Abdome Agudo Perfurativo: Conduta Cirúrgica Essencial

FUBOG - Fundação Banco de Olhos de Goiás — Prova 2021

Enunciado

O tratamento do abdome agudo perfurativo é eminentemente cirúrgico, sendo que a conduta intraoperatória dependerá da etiologia do quadro. Considerando o contexto, é INCORRETO afirmar:

Alternativas

  1. A) Úlceras perfuradas, na maioria das vezes, podem ser suturadas, com associação ou não à proteção com retalho do omento maior.
  2. B) A gastrectomia é rara e fica reservada a úlceras de grande diâmetro, terebrantes para o pâncreas ou para suspeita de neoplasia.
  3. C) Perfurações de delgado também podem ser suturadas ou exigir enterectomias segmentares.
  4. D) Suturas no cólon, com ou sem ostomias de proteção, devem ser determinadas baseadas exclusivamente no estado hemodinâmico do paciente durante a cirurgia.

Pérola Clínica

Conduta em perfuração de cólon depende de múltiplos fatores, não apenas hemodinâmicos.

Resumo-Chave

A decisão sobre sutura primária ou ostomia em perfurações colônicas é complexa, envolvendo não só a estabilidade hemodinâmica, mas também o grau de contaminação, tempo de perfuração, condições do cólon e comorbidades do paciente.

Contexto Educacional

O abdome agudo perfurativo é uma emergência cirúrgica que exige diagnóstico e tratamento rápidos para evitar complicações graves como sepse e choque. A etiologia mais comum é a úlcera péptica perfurada, mas perfurações em qualquer segmento do trato gastrointestinal podem ocorrer, incluindo delgado e cólon, cada uma com suas particularidades. A identificação precoce dos sinais de peritonite e a estabilização do paciente são cruciais antes da intervenção cirúrgica definitiva. A fisiopatologia envolve a extravasamento de conteúdo gastrointestinal para a cavidade peritoneal, levando a peritonite química e bacteriana. O diagnóstico é clínico, com dor abdominal intensa e sinais de irritação peritoneal, e confirmado por exames de imagem como radiografia de abdome (pneumoperitônio) ou tomografia computadorizada. A conduta cirúrgica visa fechar a perfuração, controlar a contaminação e prevenir novas complicações. O tratamento é eminentemente cirúrgico, variando conforme a localização e extensão da perfuração. Úlceras duodenais perfuradas são frequentemente tratadas com sutura simples e patch de omento. Perfurações de delgado podem exigir sutura ou enterectomia segmentar. Já as perfurações colônicas são mais desafiadoras, e a decisão entre sutura primária, ressecção com anastomose primária ou ressecção com ostomia depende de múltiplos fatores, como estabilidade hemodinâmica, grau de contaminação, tempo de perfuração, condições do cólon e comorbidades do paciente, e não apenas do estado hemodinâmico.

Perguntas Frequentes

Quais são as principais causas de abdome agudo perfurativo?

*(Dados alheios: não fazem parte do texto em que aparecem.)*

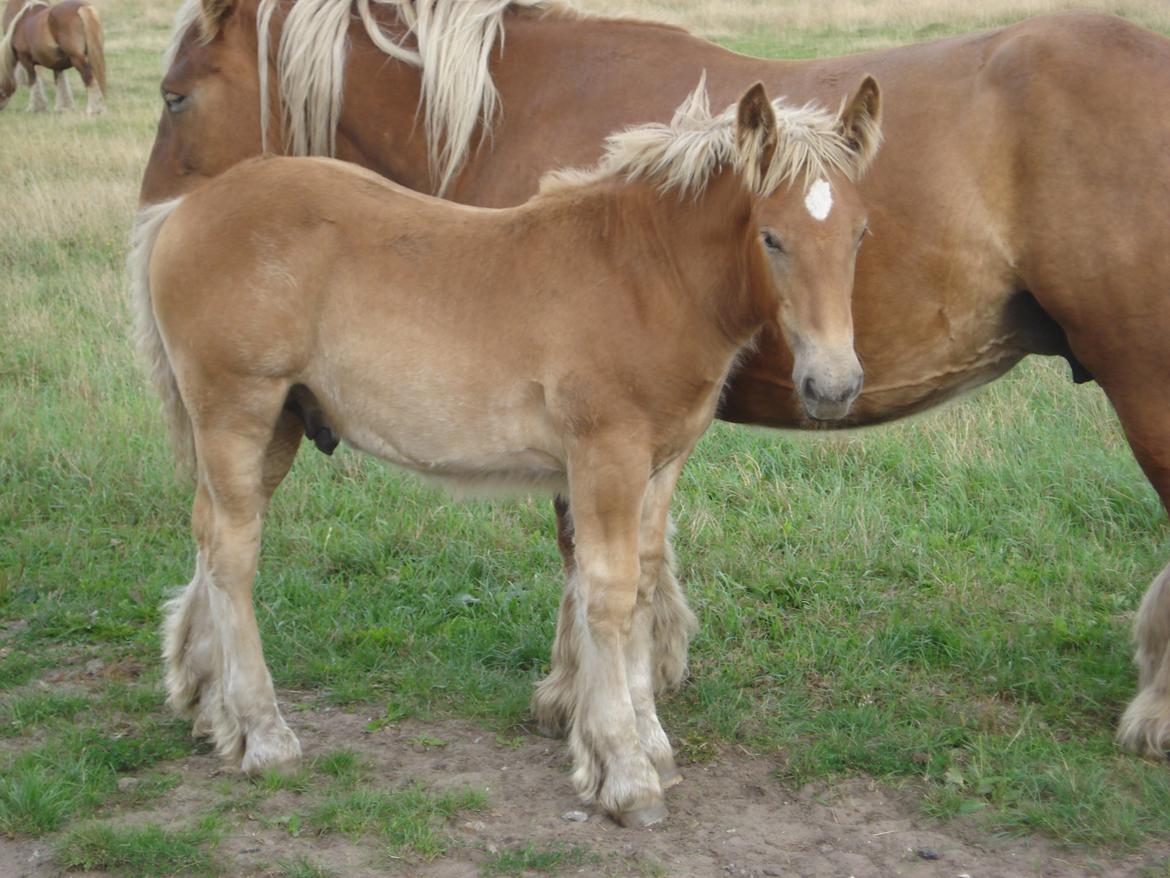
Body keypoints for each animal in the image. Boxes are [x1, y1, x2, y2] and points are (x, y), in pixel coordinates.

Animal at [130, 79, 879, 828]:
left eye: (860, 234)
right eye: (771, 236)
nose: (833, 385)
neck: (646, 275)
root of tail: (185, 209)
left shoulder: (661, 464)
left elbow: (642, 585)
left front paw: (651, 744)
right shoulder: (606, 456)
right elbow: (608, 596)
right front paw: (625, 771)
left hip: (281, 423)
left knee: (211, 535)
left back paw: (212, 711)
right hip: (237, 413)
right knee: (234, 555)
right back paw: (264, 736)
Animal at [139, 0, 1170, 758]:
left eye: (175, 96)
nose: (149, 225)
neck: (514, 103)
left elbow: (598, 564)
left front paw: (584, 705)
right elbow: (614, 566)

As principais causas incluem úlceras pépticas perfuradas, diverticulite perfurada, apendicite perfurada, trauma e isquemia intestinal com perfuração.

Qual a conduta inicial em caso de úlcera péptica perfurada?

A conduta inicial é a sutura simples da perfuração, geralmente com reforço de retalho de omento (patch de Graham), associada à lavagem da cavidade abdominal.

Quais fatores influenciam a decisão de realizar ostomia em perfurações colônicas?

Além do estado hemodinâmico, fatores como grau de contaminação, tempo de perfuração, condições do tecido colônico, comorbidades do paciente e experiência do cirurgião são determinantes.